4. Elizabeth Catlett Mora – April 15, 1915 -April 2, 2012: Born in Washington, D.C., Catlett graduated from Howard University in Washington, D.C.in 1935, where she studied design, printmaking and drawing. In 1940, she studied under painter Grant Wood and sculptor Henry Stinson and became the first student to receive an M.F.A. in sculpture from the State University of Iowa .
In 1947, Catlett married Mexican artist Francisco Mora, and made Mexico her permanent home. In 1958, she became the first female professor of sculpture and head of the sculpture department at the National Autonomous University of Mexico, School of Fine Arts, San Carlos, in Mexico City where she continued to teach until her retirement in 1975.
Catlett is best known for her abstract wood and stone sculptures of archetypal African American women. She is also an accomplished printmaker and has produced lithographs and linocuts that celebrate the heroic lives of African American women.
Catlett’s work reflects a social and political concern that she shares with the Mexican muralists. Using her art to bring awareness to causes including the African-American experience and the plight of the lower classes, many of her works illustrate the diverse roles of women as mothers, workers, and activists.
Catlett received many awards including the Women’s Caucus For Art and has an honorary Doctorate from Pace University, in New York. She is represented in numerous collections throughout the world including the Institute of Fine Arts, Mexico, the Museum of Modern Art, NY, Museum of Modern Art, Mexico, National Museum of Prague, Library of Congress, Washington, D.C., and the Metropolitan Museum, NY.
Catlett remained an active artist until her death on April 2, 2012 at the age of 96.
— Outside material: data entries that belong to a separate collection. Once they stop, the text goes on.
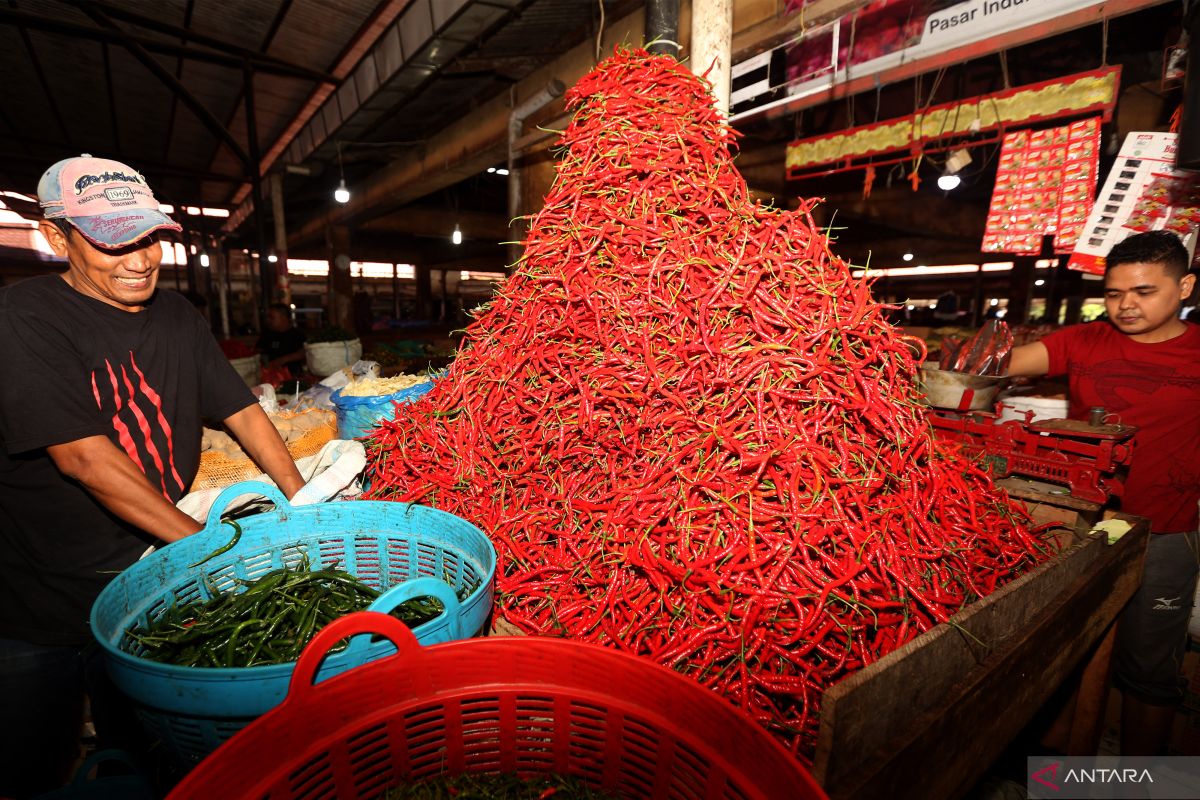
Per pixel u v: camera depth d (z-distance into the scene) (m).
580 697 1.22
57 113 11.90
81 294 1.84
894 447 1.80
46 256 27.89
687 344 1.89
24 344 1.65
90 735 2.22
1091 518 2.18
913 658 1.23
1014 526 1.93
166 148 14.27
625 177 2.16
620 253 2.07
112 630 1.45
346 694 1.14
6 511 1.80
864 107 6.00
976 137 4.55
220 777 0.98
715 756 1.07
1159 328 2.56
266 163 15.27
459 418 2.19
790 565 1.53
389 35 8.18
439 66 8.08
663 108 2.19
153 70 8.34
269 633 1.57
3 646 1.84
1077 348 2.82
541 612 1.76
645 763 1.19
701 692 1.09
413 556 1.92
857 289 1.92
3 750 1.86
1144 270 2.45
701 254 1.97
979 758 1.48
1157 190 2.89
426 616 1.72
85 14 8.12
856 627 1.47
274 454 2.24
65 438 1.66
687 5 4.98
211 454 2.49
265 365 7.50
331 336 6.31
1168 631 2.62
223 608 1.65
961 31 3.63
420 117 10.61
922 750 1.27
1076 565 1.84
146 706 1.23
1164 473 2.54
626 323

5. Berthe Morisot – January 14, 1841 – March 2, 1895: Born to a prosperous family in Bourges, Cher, France, Berthe Morisot was encouraged at an early age to become an artist and studied with neoclassical painter Geoffroy-Alphonse Chocarne.
Characteristic of Impressionist art, Morisot painted her daily experiences and reflected 19th century cultural expectations of her gender and class. Her works include landscapes, family and domestic life, portraits, garden settings and boating scenes.
Morisot worked with pastels and watercolors and oil, and experimented with lithography and drypoint etching in her later years. She first exhibited at the Salon de Paris in 1864 at the age of 23 and continued to show there regularly until 1873, just prior the first Impressionist exhibition.
Morisot grew to be a key member of the group of Impressionists. Her home was a meeting place for painters and writers including Renoir, Degas, Mary Cassatt, and Stéphane Mallarmé. She participated in the Drouot sale of 1875, where the artists were greatly criticized. Her paintings, however, were purchased at slightly higher prices than those of Renoir, Monet, and Sisley.
Undervalued for over a century, she is now considered among the finest of the Impressionist painters.